John Lindley, touring poet. John had two booklets of poems published in 1976 and 1982 with his first full-length collection, Stills from November Campaigns (1998) being followed by Scarecrow Crimes (2002). Cheshire Rising was published by Cheshire County Council in 2005. Seven further collections have appeared, including the prize-winning, Love & Crossbones (2018). He holds poetry workshops as well as performing at pubs, clubs, theatres and festivals; has run distance learning workshops for writers in Africa as part of the British Council’s Crossing Borders project; travelled to Kenya to run workshops; and gives readings in care homes, including working with dementia patients.

His latest work, Inside, published last year was co-authored with author, playwright and workshop facilitator, Joy Winkler, from Macclesfield, another former Cheshire Poet Laureate ( the role no longer exists).

The two met at HMP Styal, when Joy was the writer-in-residence for eight years. John was employed as a part-time basic skills tutor in the prison’s education department and ran a series of evening poetry workshops for a group of inmates and weekly creative writing sessions for the Waite wing, housing prisoners in need of greater supervision.

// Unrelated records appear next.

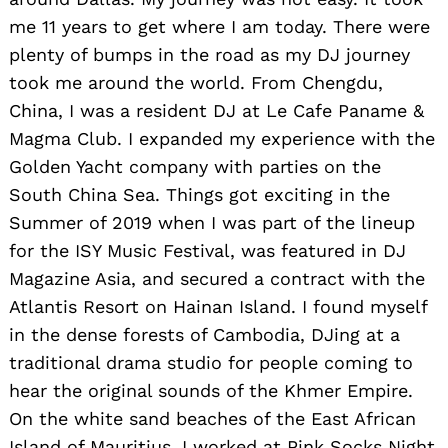
me 11 years to get where I am today. There were
plenty of bumps in the road as my DJ journey
took me around the world. From Chengdu,
China, I was a resident DJ at Le Cafe Paname &
Magma Club. I expanded my experience with the
Golden Yacht company with parties on the
South China Sea. Things got exciting in the
Summer of 2019 when I was part of the lineup
for the ISY Music Festival, was featured in DJ
Magazine Asia, and secured a contract with the
Atlantis Resort on Hainan Island. I found myself
in the dense forests of Cambodia, DJing at a
traditional drama studio for people coming to
hear the original sounds of the Khmer Empire.
On the white sand beaches of the East African
Island of Mauritius, I worked at Pink Socks Night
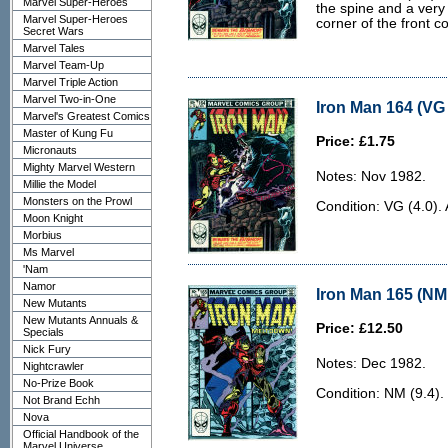
Marvel Super-Heroes
the spine and a very
Marvel Super-Heroes
corner of the front co
Secret Wars
Marvel Tales
Marvel Team-Up
Marvel Triple Action
Marvel Two-in-One
Iron Man 164 (VG 
Marvel's Greatest Comics
Master of Kung Fu
Price: £1.75
Micronauts
Mighty Marvel Western
Notes: Nov 1982.
Millie the Model
Monsters on the Prowl
Condition: VG (4.0).
Moon Knight
Morbius
Ms Marvel
'Nam
Namor
Iron Man 165 (NM 
New Mutants
New Mutants Annuals &
Price: £12.50
Specials
Nick Fury
Notes: Dec 1982.
Nightcrawler
No-Prize Book
Condition: NM (9.4).
Not Brand Echh
Nova
Official Handbook of the
Marvel Universe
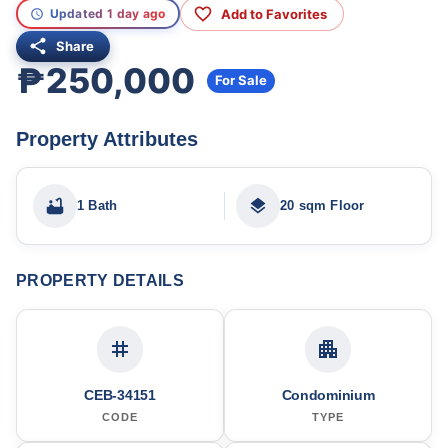
Add to Favorites
Updated 1 day ago
Share
₱250,000
For Sale
Property Attributes
1 Bath
20 sqm Floor
PROPERTY DETAILS
CEB-34151
Condominium
CODE
TYPE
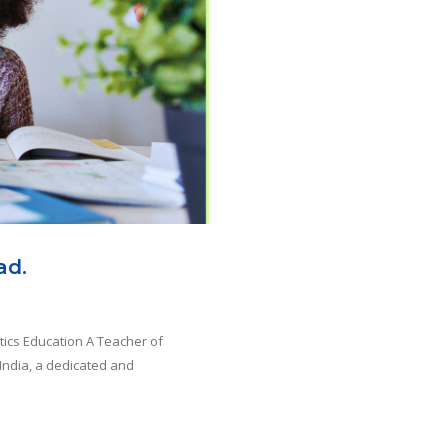
ad.
tics Education A Teacher of
India, a dedicated and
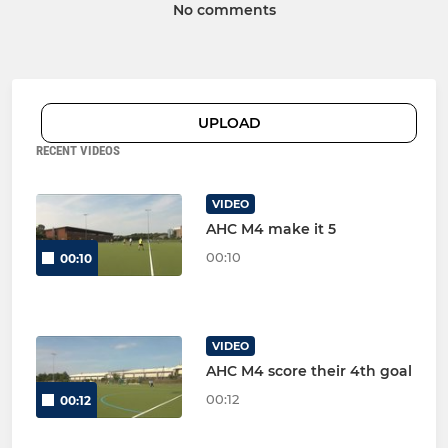
No comments
UPLOAD
RECENT VIDEOS
VIDEO
AHC M4 make it 5
00:10
00:10
VIDEO
AHC M4 score their 4th goal
00:12
00:12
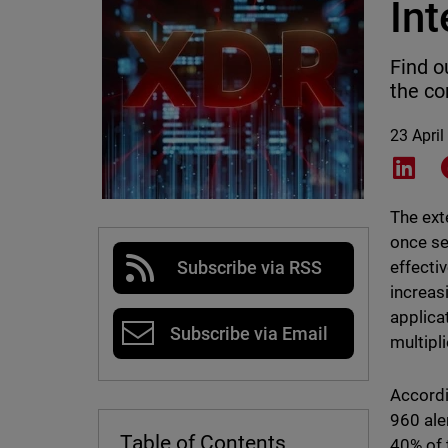
Int
Find o
the co
23 April
Shar
The ext
once se
effecti
Subscribe via RSS
increas
applica
Subscribe via Email
multipli
Accordi
960 aler
Table of Contents
40% of 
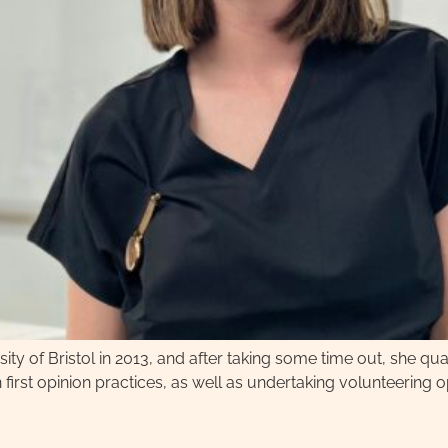
ity of Bristol in 2013, and after taking some time out, she quali
first opinion practices, as well as undertaking volunteering o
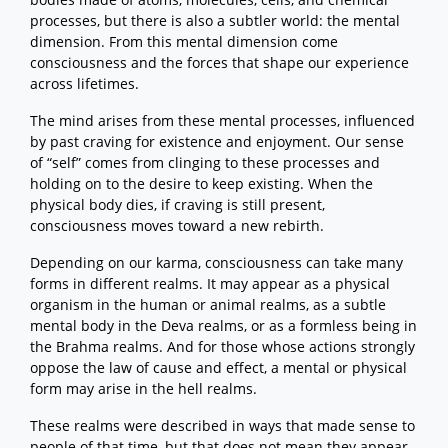
processes, but there is also a subtler world: the mental
dimension. From this mental dimension come
consciousness and the forces that shape our experience
across lifetimes.
The mind arises from these mental processes, influenced
by past craving for existence and enjoyment. Our sense
of “self” comes from clinging to these processes and
holding on to the desire to keep existing. When the
physical body dies, if craving is still present,
consciousness moves toward a new rebirth.
Depending on our karma, consciousness can take many
forms in different realms. It may appear as a physical
organism in the human or animal realms, as a subtle
mental body in the Deva realms, or as a formless being in
the Brahma realms. And for those whose actions strongly
oppose the law of cause and effect, a mental or physical
form may arise in the hell realms.
These realms were described in ways that made sense to
people of that time, but that does not mean they appear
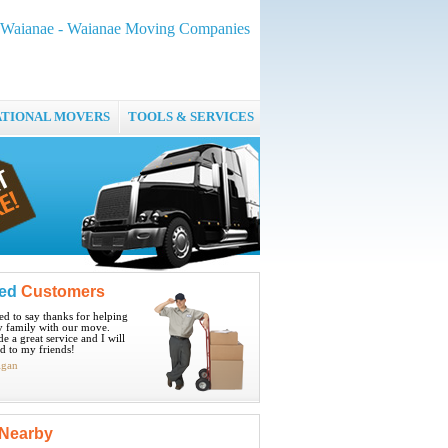
 Waianae - Waianae Moving Companies
ATIONAL MOVERS
TOOLS & SERVICES
ied
Customers
ted to say thanks for helping
 family with our move.
e a great service and I will
 to my friends!
igan
Nearby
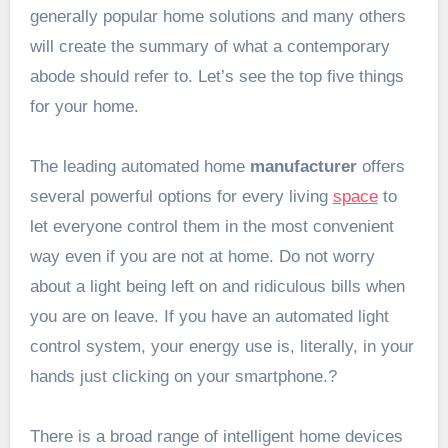
generally popular home solutions and many others
will create the summary of what a contemporary
abode should refer to
. Let’s see the top five things
for your home.
The leading automated home
manufacturer
offers
several powerful options for every living
space
to
let everyone control them in the most convenient
way even if you are not at home. Do not worry
about a light being left on and ridiculous bills when
you are on leave. If you have an automated light
control system, your energy use is, literally, in your
hands just clicking on your smartphone.?
There is a broad range of intelligent home devices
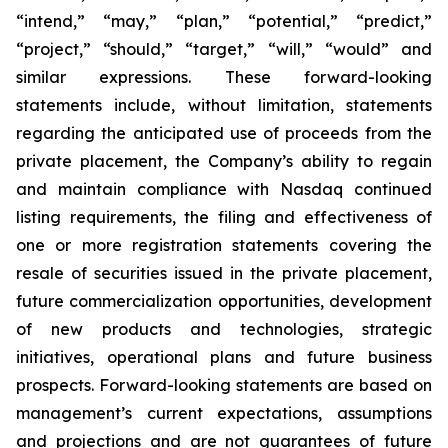
“intend,” “may,” “plan,” “potential,” “predict,”
“project,” “should,” “target,” “will,” “would” and
similar expressions. These forward-looking
statements include, without limitation, statements
regarding the anticipated use of proceeds from the
private placement, the Company’s ability to regain
and maintain compliance with Nasdaq continued
listing requirements, the filing and effectiveness of
one or more registration statements covering the
resale of securities issued in the private placement,
future commercialization opportunities, development
of new products and technologies, strategic
initiatives, operational plans and future business
prospects. Forward-looking statements are based on
management’s current expectations, assumptions
and projections and are not guarantees of future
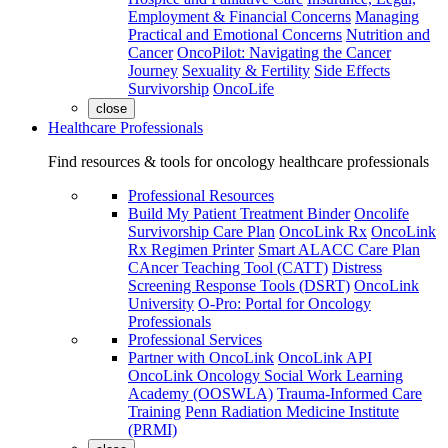
Employment & Financial Concerns
Managing
Practical and Emotional Concerns
Nutrition and
Cancer
OncoPilot: Navigating the Cancer
Journey
Sexuality & Fertility
Side Effects
Survivorship
OncoLife
close
Healthcare Professionals
Find resources & tools for oncology healthcare professionals
Professional Resources
Build My Patient Treatment Binder
Oncolife
Survivorship Care Plan
OncoLink Rx
OncoLink
Rx Regimen Printer
Smart ALACC Care Plan
CAncer Teaching Tool (CATT)
Distress
Screening Response Tools (DSRT)
OncoLink
University
O-Pro: Portal for Oncology
Professionals
Professional Services
Partner with OncoLink
OncoLink API
OncoLink Oncology Social Work Learning
Academy (OOSWLA)
Trauma-Informed Care
Training
Penn Radiation Medicine Institute
(PRMI)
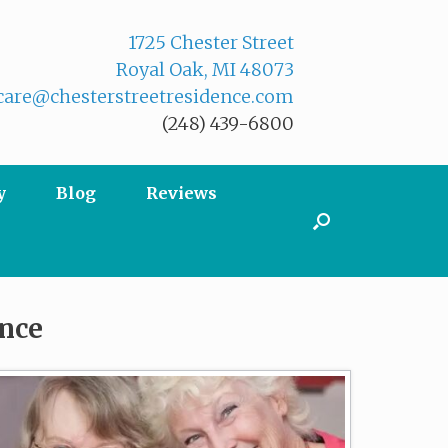
1725 Chester Street
Royal Oak, MI 48073
are@chesterstreetresidence.com
(248) 439-6800
y
Blog
Reviews
ence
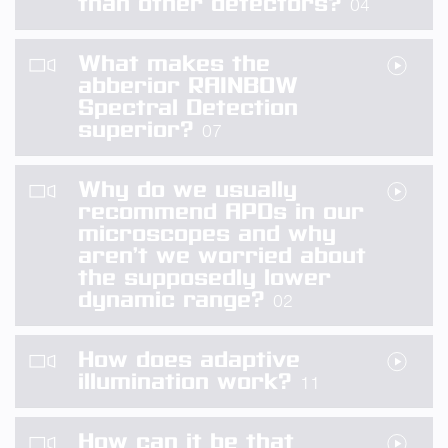
than other detectors?
04
What makes the
abberior RAINBOW
Spectral Detection
superior?
07
Why do we usually
recommend APDs in our
microscopes and why
aren’t we worried about
the supposedly lower
dynamic range?
02
How does adaptive
illumination work?
11
How can it be that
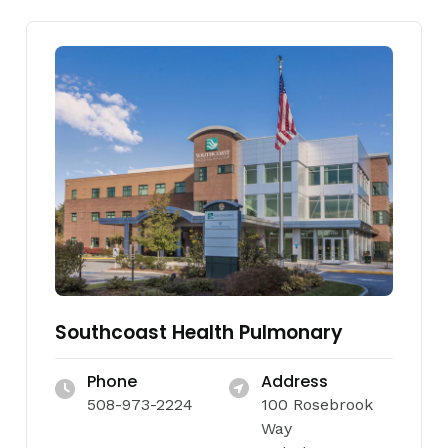
Southcoast Health Pulmonary
Phone
Address
508-973-2224
100 Rosebrook
Way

Inside stems from their experiences of working at the women’s prison.

Among their many independent projects, Joy and John perform together as part of two touring poetry shows: Bunch of Fives and Fourpenny Circus.

‘Joy has taught me that it was ok to like your own poems without it sounding too big-headed, and I’ve taken that on board,’ he says.

‘If I could pass on one poetry tip it might be that it’s a good move to write about what you don’t know sometimes. It’s also important to me to embrace diversity. I’m a lover of odd-ball, strange people, and I get a lot of pleasure out of writing about them.’